O tipo de antidepressivo, no entanto, também influencia. “Alguns causam mais abstinência do que outros na retirada”, explica o psiquiatra Henrique Bottura, presidente do Instituto de Psiquiatria Paulista (IPP). “Os que chamamos de perfil ‘dual’, ou seja, que agem em dois neurotransmissores, principalmente serotonina e noradrenalina, têm um perfil um pouco mais difícil de retirada”, destaca.
Um dos desafios para os psiquiatras que acompanham a suspensão é identificar a origem das queixas. Quando os sintomas de abstinência são diagnosticados como recaída, a pessoa pode voltar para o medicamento e tomá-lo por mais tempo do que o necessário.
“Nem todo paciente que retira o antidepressivo terá um novo episódio depressivo. Normalmente, o que acontece logo em seguida ao início da suspensão, em um paciente estável, é devido à retirada”, alerta o professor Mauer. Só que manter a prescrição por um período prolongado, como atestado pelo estudo britânico, pode dificultar ainda mais a suspensão. Algumas pessoas passam a ter episódios de depressão ou ansiedade com menor intervalo do que ocorria no início do uso, uma vez que a sensibilidade do cérebro ao medicamento tende a reduzir com o tempo.
Um passo de cada vezO principal passo para conseguir enfrentar o período da retirada com sucesso, mesmo diante de todas as dificuldades, é entender as etapas e as razões do processo. Segundo Mauer, este é um dos principais obstáculos. “O paciente precisa compreender que já não há necessidade de uso do antidepressivo. Ainda que ele esteja triste, em alguns casos, que devem ser avaliados individualmente pelo psiquiatra, o próprio antidepressivo pode estar piorando este sintoma”, explica. Pois, como dito acima, o cérebro se ajustar ao uso do medicamento e os episódios voltam a ocorrer com mais frequência. Daí a necessidade de fazer a retirada no tempo adequado.
O professor destaca, ainda, que é preciso orientar a pessoa com honestidade, adiantando que, durante o processo, ele pode passar por momentos difíceis e necessitar de apoio. “A família também deve entender isso, para oferecer o suporte adequado”, afirma o professor. “É um passo para uma melhora mais duradoura”, acrescenta.
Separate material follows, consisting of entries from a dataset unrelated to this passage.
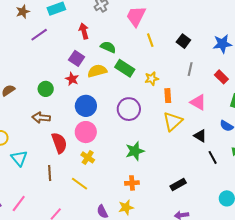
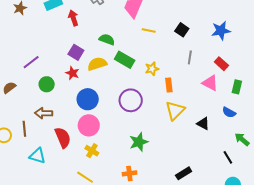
red arrow: (84, 31) -> (73, 18), moved
purple line: (39, 35) -> (31, 62), moved
yellow line: (150, 40) -> (149, 30), turned -56
pink triangle: (198, 102) -> (210, 83), moved
black line: (213, 157) -> (228, 157), moved
cyan triangle: (19, 158) -> (37, 156), moved, turned -30
brown line: (50, 173) -> (24, 129), moved
orange cross: (132, 183) -> (129, 173), moved

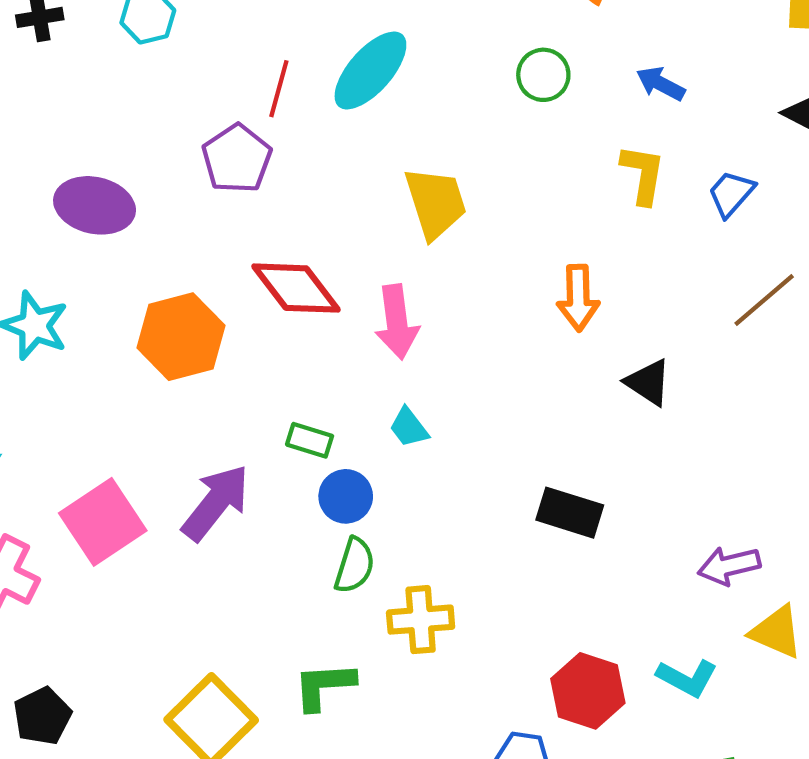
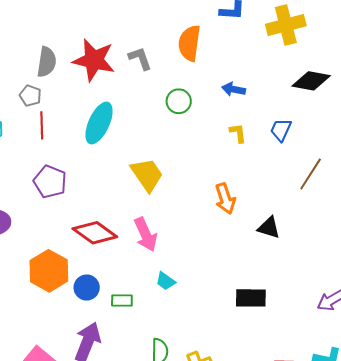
red line: (279, 89) -> (42, 125), moved
yellow L-shape: (643, 174) -> (238, 133), size x0.7
blue circle: (346, 496) -> (87, 288), moved

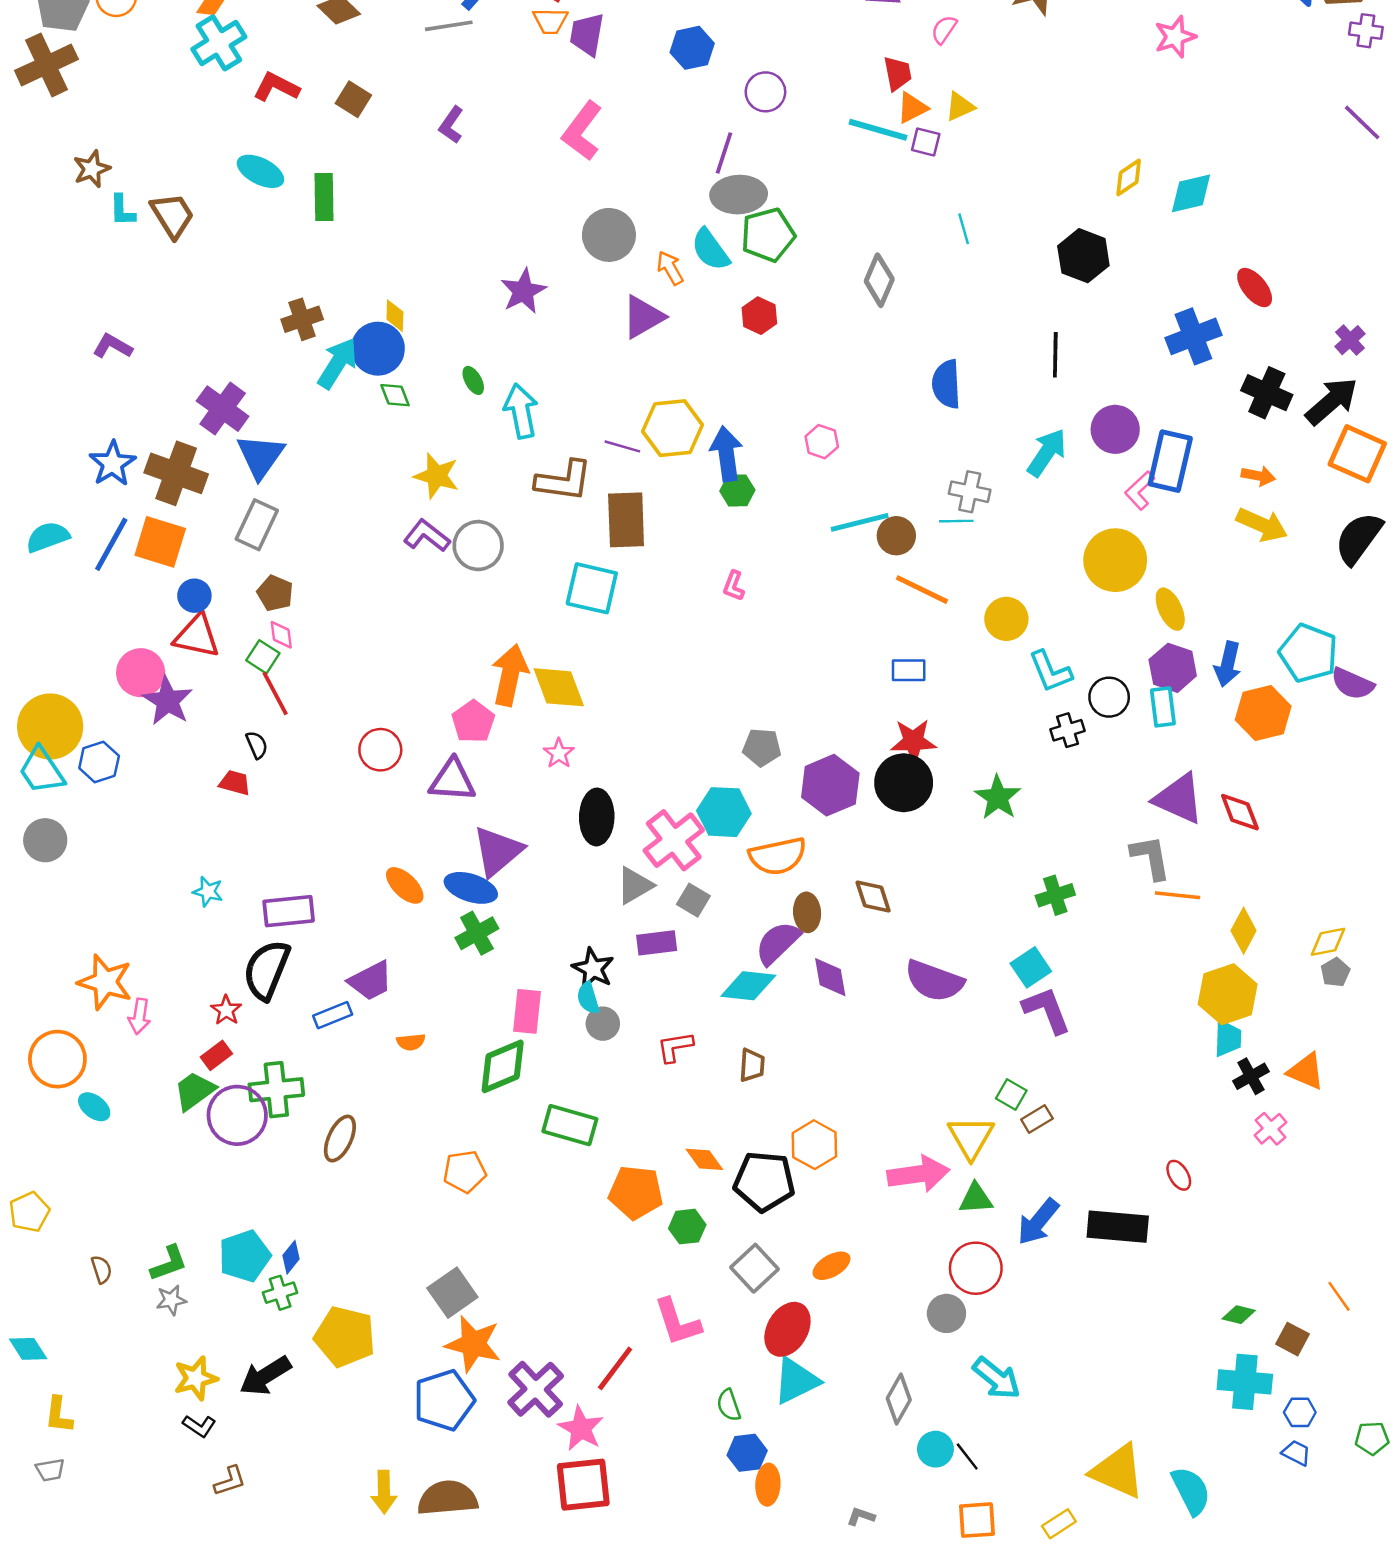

A suspensão, porém, não pode ser feita de forma repentina ou abrupta. Assim, reduz-se o risco de instabilidade e da confusão dos sintomas com os de uma recaída, que pode levar ao retorno à medicação. O especialista observa que cada pessoa deve ser orientada individualmente. “Não há uma receita de bolo. O importante é fazer isso de forma programada, sempre em discussão conjunta com o médico”, sugere Bottura, do IPP.
Em geral, o médico vai reduzindo a dosagem dos medicamentos aos poucos, muitas vezes, fracionando-os em uma farmácia de manipulação. A mudança e a intercalação com outras medicações também podem ser medidas eficazes.
Além de tudo isso, é importante observar outros fatores na rotina do paciente. Para Brenda, alterações no estilo de vida foram ferramentas fundamentais no sucesso da retirada dos antidepressivos. “Me apeguei muito à musculação e, mais tarde, à corrida e isso me abriu espaço e energia para passar tempo de qualidade com amigos e família, que me ajudaram bastante também”, descreve a estudante. “Quando estamos nessa situação, isolamento social é comum, mas estar entre pessoas de quem se gosta faz total diferença”, afirma.
Hoje, faz dois anos que ela deixou os antidepressivos. Compreender tudo o que a levou até ali e conhecer a si mesma foram etapas indispensáveis. “Me sinto leve, mais consciente do que gera gatilhos e mais apta a entender os sinais que a mente e o corpo dão. Sou mais paciente comigo mesma”, completa. Tudo indica que paciência é mesmo uma palavra-chave aqui.